His determination to succeed has boosted his average to 13 points, six rebounds, and one steal per game with Seattle. Now Radmanovic hopes his role with the SuperSonics will help his role at the Olympics where Serbia-Montenegro will be considered one of the favorites. But even the former Yugoslavia's recent success does not convince Radmanovic that they will be the team to beat.

"I wouldn't say we are favorites," he said. "The [USA's] Dream Team [of NBA stars] is going to be the team everyone is going to look at, and they've proved that in the past. We're world champions, but we know how much we can do and how much other guys can do. It's not only the U.S. team and Serbian team. There's going to be a lot of other teams like Argentina and teams from Europe that played well last year at the European Championships.
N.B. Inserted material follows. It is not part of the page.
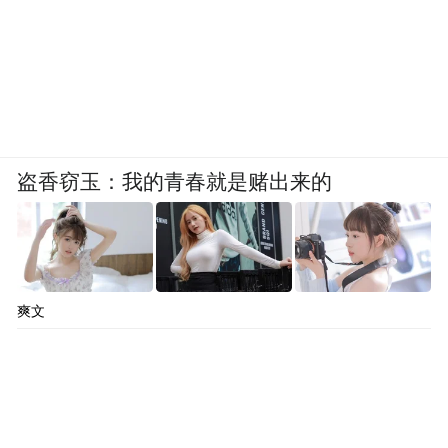
盗香窃玉：我的青春就是赌出来的
爽文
Everybody is going to come motivated and wanting to take the Olympic games."

Team USA will consist of the top American talent from the NBA. But now with many European players in the league, Serbia-Montenegro also boasts a roster with numerous players from the NBA.

Besides Radmanovic, they are Peja Stojakovic of the Sacramento Kings, Peja Drobnjak and Marko Jaric of the Los Angeles Clippers, Zarko Cabarkapa of the Phoenix Suns, and Darko Milicic and Zeljko Rebraca of the Detroit Pistons.

The U.S. team is coming off a poor showing at the 2002 World Championships where Yugoslavia edged out Argentina in the gold medal game. But it might be premature to assume that the U.S. team will rebound and easily defend its crown at the Olympics. Radmanovic feels that Serbia-Montenegro has a good chance to pull the upset.

"I'm going to say we're walking out with the gold medal because that's the kind of mentality you need to have to get it," said Vladimir Radmanovic. "If you're going to say the U.S. team's going to take it, then why are you going over there."

With a strong work ethic and youth on his side, Radmanovic has a bright future. But regardless of Seattle's performance in the NBA this season, there is always Athens to look forward to. It is there that Vladimir Radmanovic gets to see if his hard work and dedication bring home Olympic gold.